Antananarivo, 13 Juin, 10h45 – Chaque action compte. La situation est tellement alarmante qu’il est impératif pour les îles du sud-ouest de l’océan Indien de conjuguer leurs efforts pour protéger et valoriser leurs biodiversités. Ce message est du ministre de l’Environnement et du développement durable, Max Fontaine, lors de l’ouverture de la conférence visant à faire une revue à mi-parcours du programme Varuna, mardi.
Ces îles de l’océan Indien, que sont l’Union des Comores, Maurice, Madagascar et Seychelles, sont confrontées au grand défi de la lutte contre l’érosion de leur biodiversité.
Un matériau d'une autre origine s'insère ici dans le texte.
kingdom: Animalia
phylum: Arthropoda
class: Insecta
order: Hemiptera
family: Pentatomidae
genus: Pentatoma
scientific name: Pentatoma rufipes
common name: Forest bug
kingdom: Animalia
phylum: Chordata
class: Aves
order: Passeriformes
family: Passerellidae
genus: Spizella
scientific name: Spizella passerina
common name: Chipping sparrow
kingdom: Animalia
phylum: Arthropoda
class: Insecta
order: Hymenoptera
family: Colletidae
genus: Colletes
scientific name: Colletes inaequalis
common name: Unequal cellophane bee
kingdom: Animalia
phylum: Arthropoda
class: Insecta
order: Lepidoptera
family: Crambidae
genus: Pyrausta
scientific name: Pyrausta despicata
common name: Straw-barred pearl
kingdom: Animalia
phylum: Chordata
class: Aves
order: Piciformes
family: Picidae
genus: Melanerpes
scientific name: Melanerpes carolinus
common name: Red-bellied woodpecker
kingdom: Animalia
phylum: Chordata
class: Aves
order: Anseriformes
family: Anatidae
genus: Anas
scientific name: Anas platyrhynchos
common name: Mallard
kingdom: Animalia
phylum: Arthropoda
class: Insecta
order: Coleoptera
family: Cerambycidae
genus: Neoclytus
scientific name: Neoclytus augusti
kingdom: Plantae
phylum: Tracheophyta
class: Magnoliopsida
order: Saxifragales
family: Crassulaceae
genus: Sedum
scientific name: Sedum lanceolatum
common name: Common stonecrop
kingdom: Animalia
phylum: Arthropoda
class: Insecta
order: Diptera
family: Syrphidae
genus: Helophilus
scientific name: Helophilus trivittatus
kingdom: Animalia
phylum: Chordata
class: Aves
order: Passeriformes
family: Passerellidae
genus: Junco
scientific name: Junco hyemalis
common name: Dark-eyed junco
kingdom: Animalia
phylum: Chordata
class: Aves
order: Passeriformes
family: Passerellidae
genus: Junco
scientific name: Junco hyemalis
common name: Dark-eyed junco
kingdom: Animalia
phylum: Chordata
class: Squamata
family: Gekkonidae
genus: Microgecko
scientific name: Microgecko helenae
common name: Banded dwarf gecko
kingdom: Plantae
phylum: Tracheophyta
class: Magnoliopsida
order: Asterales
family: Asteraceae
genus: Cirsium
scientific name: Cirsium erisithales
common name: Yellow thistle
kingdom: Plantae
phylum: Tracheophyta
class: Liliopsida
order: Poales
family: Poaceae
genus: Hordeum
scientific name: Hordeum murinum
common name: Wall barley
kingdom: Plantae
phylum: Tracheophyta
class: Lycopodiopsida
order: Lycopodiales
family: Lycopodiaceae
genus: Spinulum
Selon les données partagées en marge de cette conférence, on estime par exemple que 95% des lémuriens sont menacés dans les forêts malgaches. Quasiment tous les oiseaux endémiques de l’île Maurice sont également considérés comme menacés. L’Union des Comores a pour sa part connu entre 1990 et 2015 des taux de déforestation de 24%, qui sont les plus élevés au monde selon l’Organisation des nations unies pour l’alimentation et l’agriculture (FAO). Et les écosystèmes d’eau douce ont subi une réduction de 90% aux Seychelles et sont considérés comme étant en danger critique d’extinction selon les critères mondiaux pour les zones clés pour la biodiversité (KBA).
Flavien Joubert, le ministre Seychellois de l’Agriculture, du changement climatique et de l’environnement insiste sur l’importance de la coopération régionale en faveur de ces biodiversités. “L’objectif commun est de promouvoir une meilleure compréhension des défis auxquels nous sommes confrontés, de partager des solutions innovantes et de forger des partenariats solides qui conduiront à des changements significatifs”, lance-t-il.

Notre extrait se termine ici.